Figure understanding tasks:

---------------

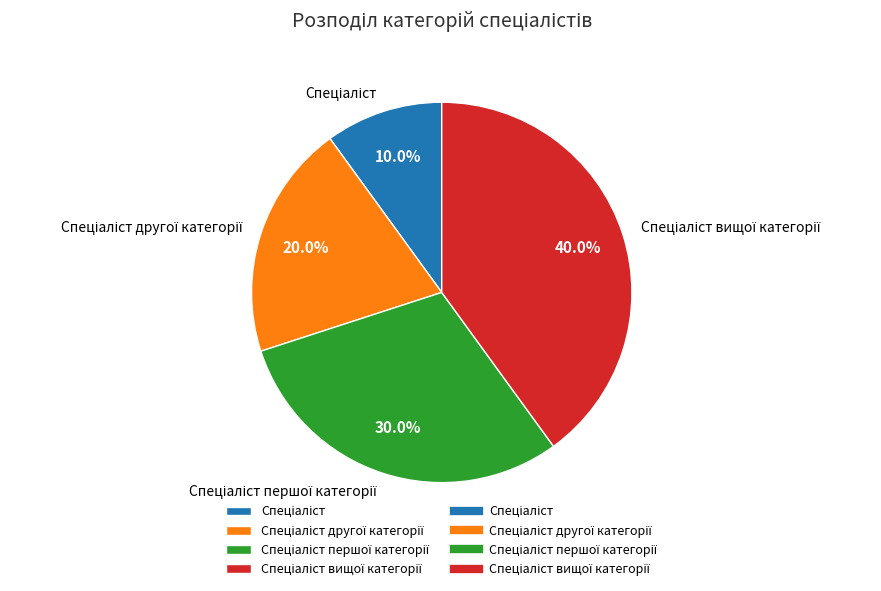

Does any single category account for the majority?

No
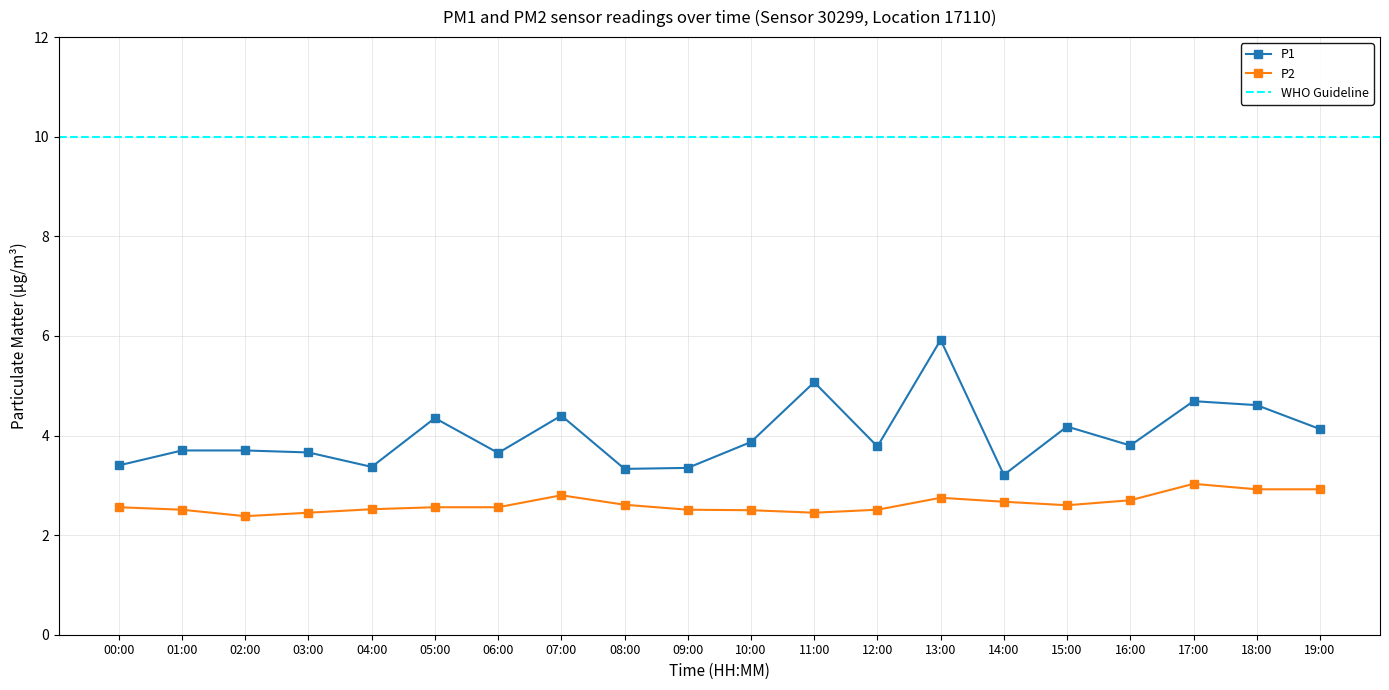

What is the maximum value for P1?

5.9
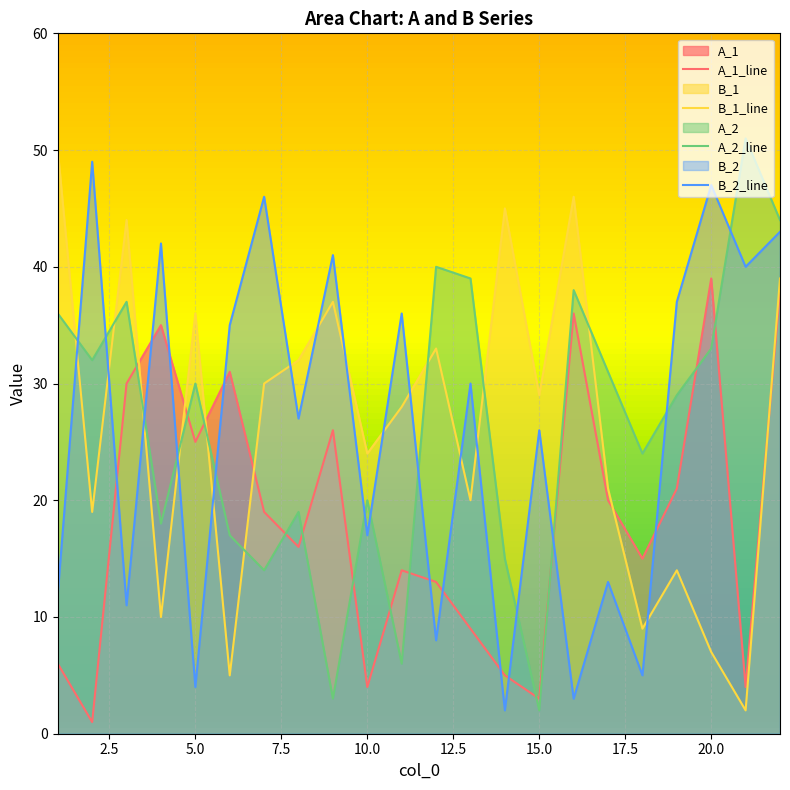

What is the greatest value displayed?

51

---------------

WHAT YOU HAVE TO DO
Substitute "reading" for "value" throughout the listing and reproduce it with everything else unchanged. Omit the pictures from your answer.

EXERCISE RESULT
Does any single category account for the majority?

No

What is the maximum reading for P1?

5.9

What is the greatest reading displayed?

51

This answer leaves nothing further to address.